Combined surgical resection and stereotactic radiosurgery for treatment of cerebral metastases

Department of Neurosurgery, Siteman Cancer Center, Washington University School of Medicine, St. Louis, MO 63110, USA.
Surgical Neurology (Impact Factor: 1.67). 05/2008; 71(3):280-8, disucssion 288-9. DOI: 10.1016/j.surneu.2007.12.019
Source: PubMed


Patients with limited intracranial metastatic disease traditionally have been treated with surgery followed by WBRT. However, there is growing concern for the debilitating cognitive effects after WBRT in long-term survivors. We present a series of patients treated with surgery followed by SRS, while reserving WBRT as a salvage therapy for disease progression.

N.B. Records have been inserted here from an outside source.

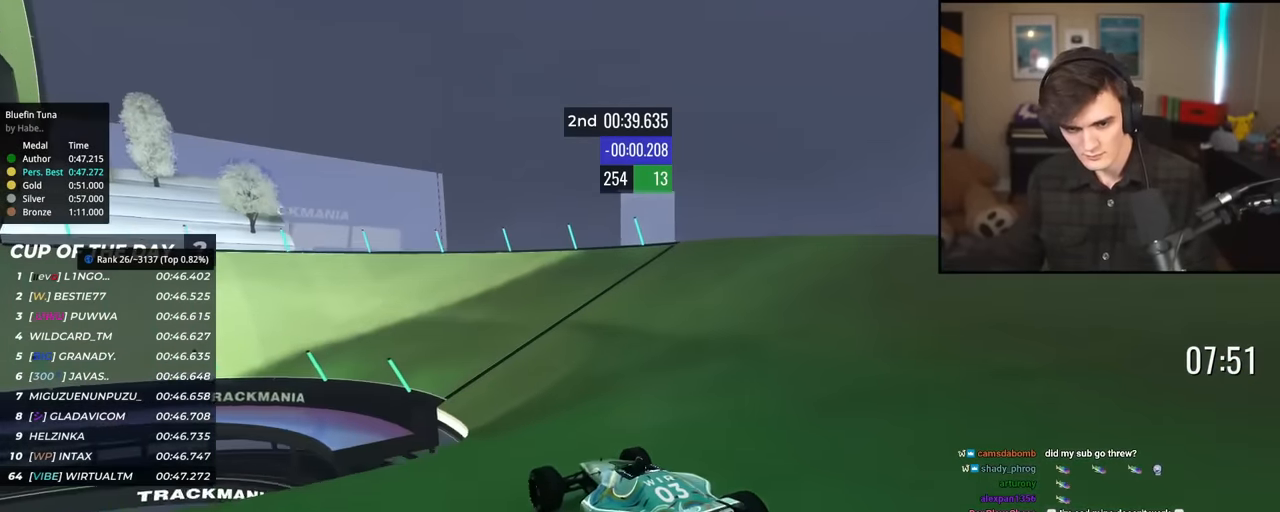
{"keys": ["up"], "events": [[66, "left", "down"], [200, "left", "up"], [300, "left", "down"], [483, "left", "up"]]}
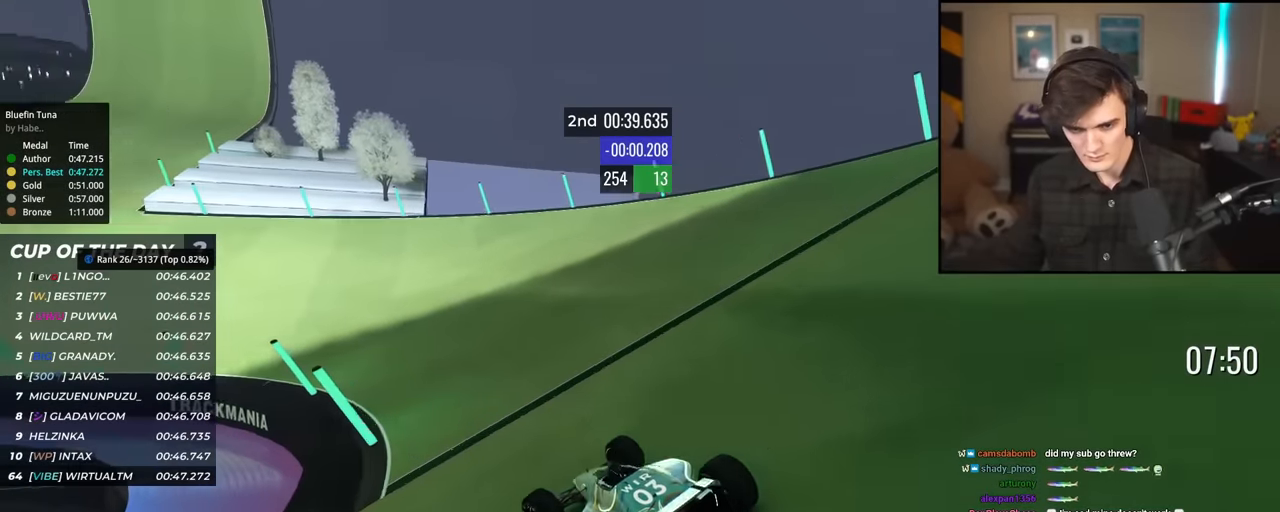
{"keys": ["up"], "events": [[84, "left", "down"], [217, "left", "up"], [367, "left", "down"], [467, "left", "up"]]}
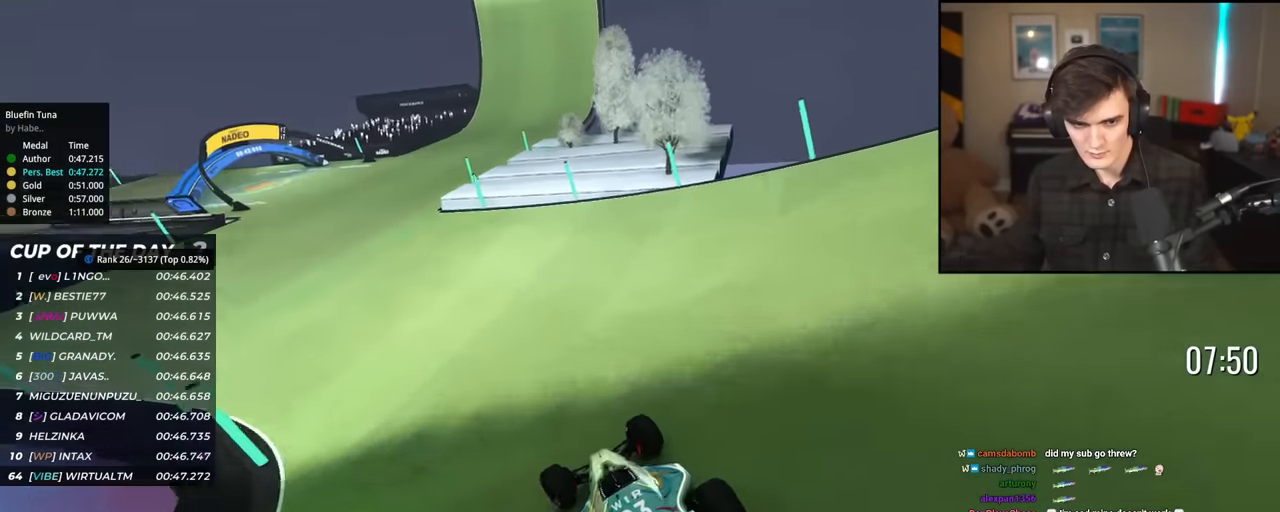
{"keys": ["left", "up"], "events": [[317, "left", "down"]]}
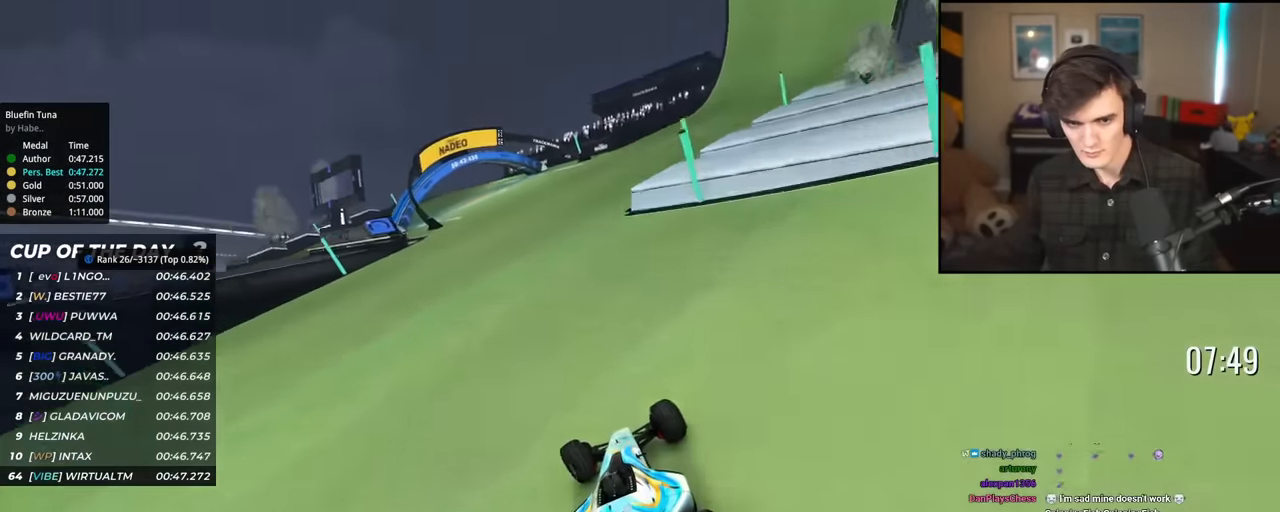
{"keys": ["left", "up"], "events": [[50, "left", "up"], [234, "left", "down"], [384, "left", "up"], [467, "left", "down"]]}
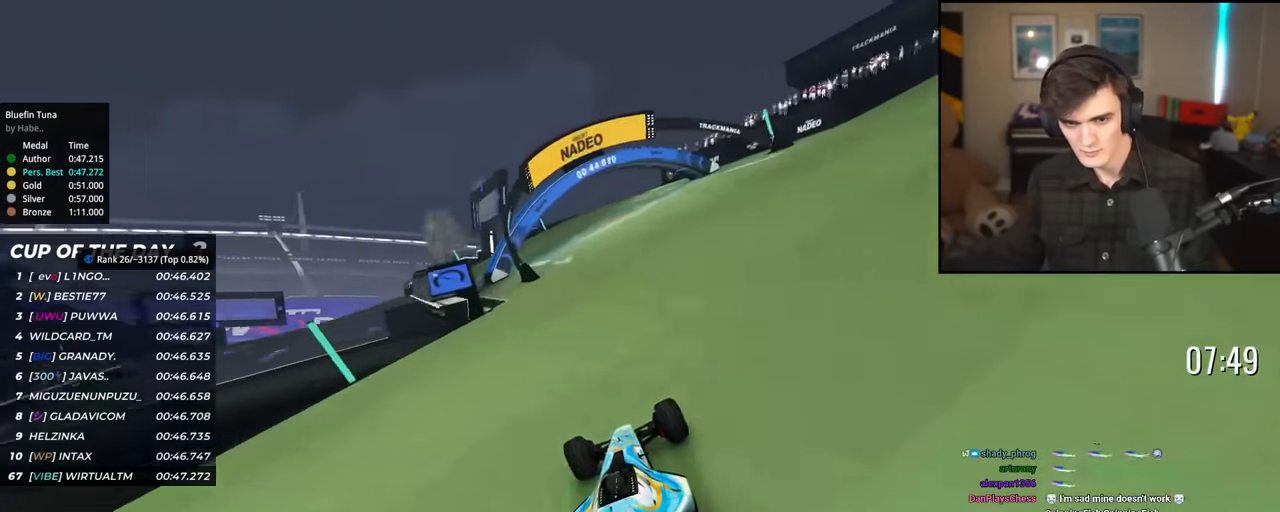
{"keys": ["left", "up"], "events": []}
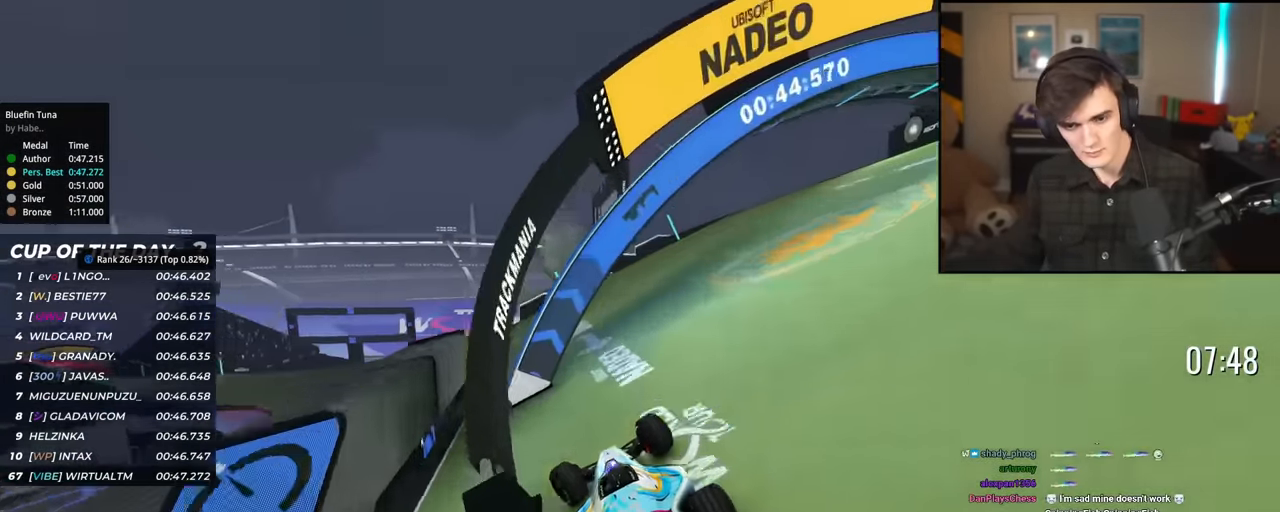
{"keys": ["left", "up"], "events": [[267, "left", "up"], [317, "left", "down"]]}
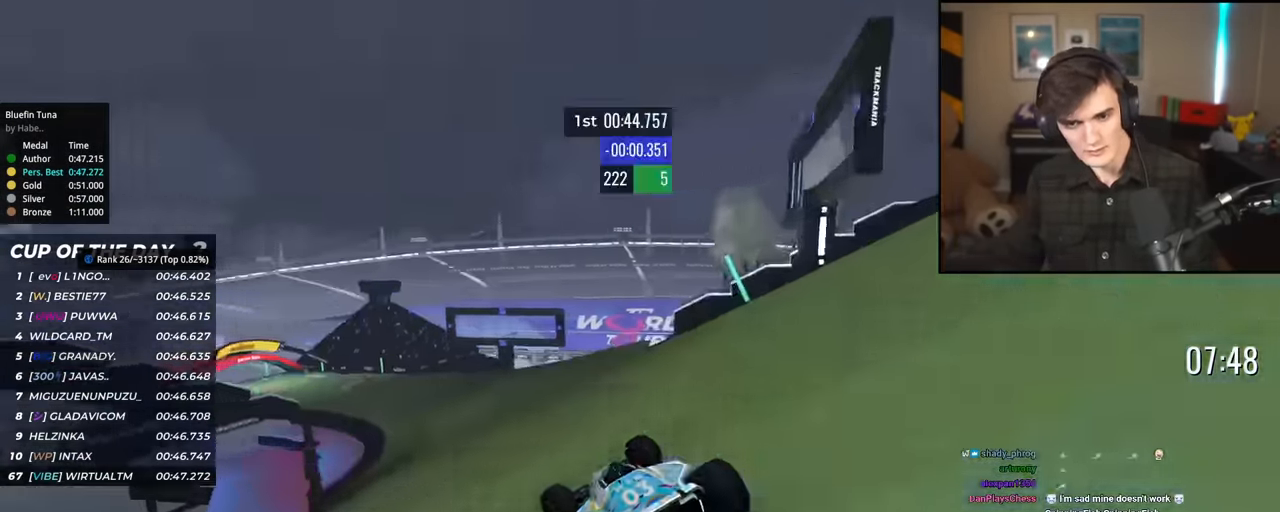
{"keys": ["left", "up"], "events": [[50, "left", "up"], [100, "left", "down"], [183, "left", "up"], [433, "left", "down"]]}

Medical records from 15 patients with 1 to 2 cerebral metastases who underwent both resection and SRS were reviewed. Outcome measures included overall survival, survival by RPA class, EOR, local tumor control, progression of intracranial disease, need for WBRT salvage therapy, and COD.
Fifteen patients with cerebral metastases were treated with the combined surgery-SRS paradigm. Eight of the 15 patients (53.3%) were designated RPA class 1, with 6 of 15 (40.0%) in class 2 and 1 of 15 (6.7%) in class 3. Gross total resection was achieved in 12 cases (80.0%). Overall median survival was 20.0 months, with values of 22.0 and 13.0 months for RPA classes 1 and 2, respectively. Local recurrence occurred in 16.7% of those patients with GTR. Six patients (40.0%) went on to receive WBRT at a median of 8.0 months from initial presentation. Twelve patients (80.0%) had died at the completion of the study, and the COD was CNS progression in 33.3%.
Surgical resection combined with SRS is an effective treatment for selected patients with limited cerebral metastatic disease. Survival using this combined treatment was equivalent to or greater than that reported by other studies using surgery + WBRT or SRS + WBRT.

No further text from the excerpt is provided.